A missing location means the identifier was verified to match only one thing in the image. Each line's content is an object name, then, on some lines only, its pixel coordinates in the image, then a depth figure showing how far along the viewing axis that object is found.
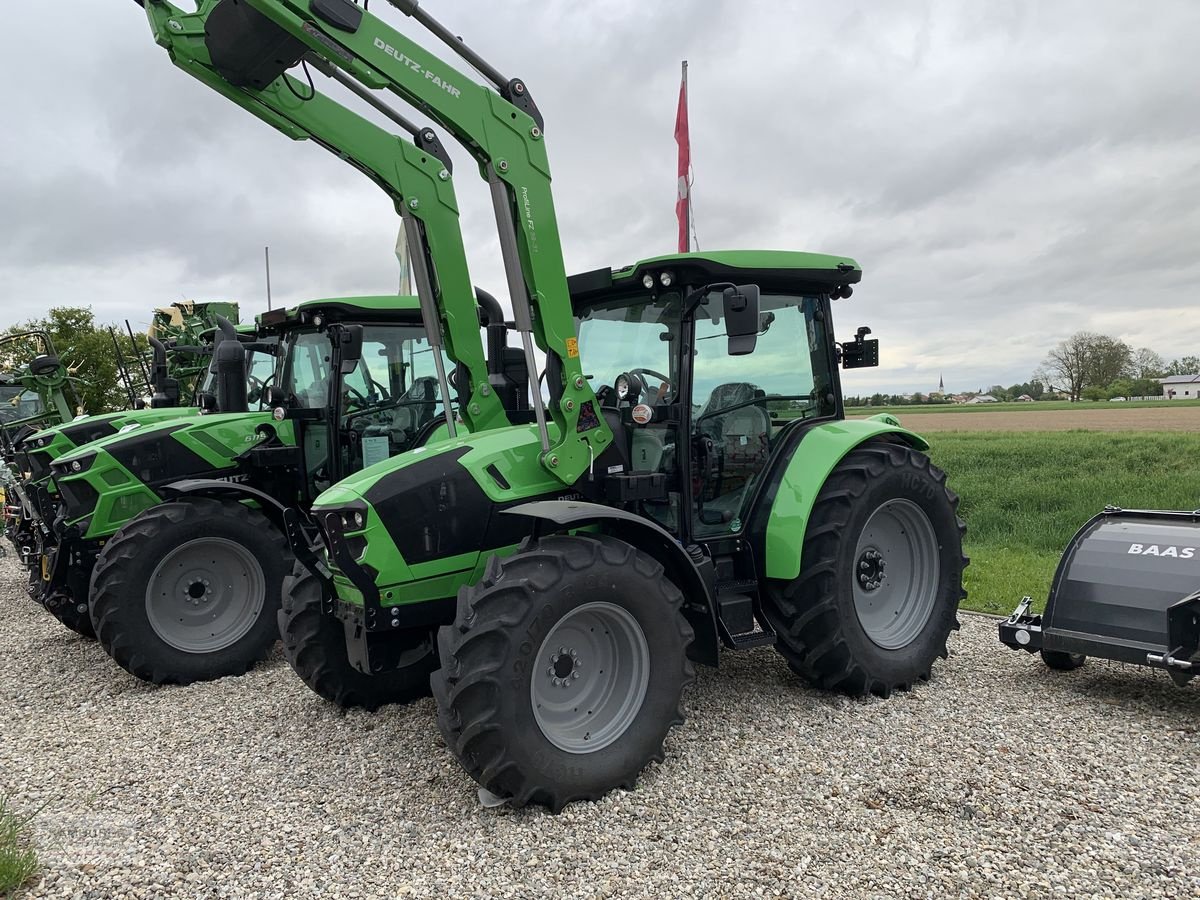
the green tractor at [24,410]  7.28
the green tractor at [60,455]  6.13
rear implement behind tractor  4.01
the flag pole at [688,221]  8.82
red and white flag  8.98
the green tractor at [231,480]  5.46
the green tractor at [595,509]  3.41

------------------------------------

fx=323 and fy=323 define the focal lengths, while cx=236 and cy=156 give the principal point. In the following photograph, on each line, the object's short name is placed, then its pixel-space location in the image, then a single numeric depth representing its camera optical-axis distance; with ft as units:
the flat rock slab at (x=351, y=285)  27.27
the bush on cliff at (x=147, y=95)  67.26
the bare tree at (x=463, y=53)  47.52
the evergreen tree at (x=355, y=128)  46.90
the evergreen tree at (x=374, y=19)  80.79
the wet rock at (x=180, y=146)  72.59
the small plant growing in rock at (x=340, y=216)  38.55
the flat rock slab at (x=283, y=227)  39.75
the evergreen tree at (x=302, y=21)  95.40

------------------------------------

▶ Work task:
Find every line in the records that uses the string "rock", then copy it.

▶ Answer to the problem:
the flat rock slab at (x=351, y=285)  27.27
the wet rock at (x=180, y=146)  72.59
the small plant growing in rock at (x=340, y=216)  38.55
the flat rock slab at (x=283, y=227)  39.75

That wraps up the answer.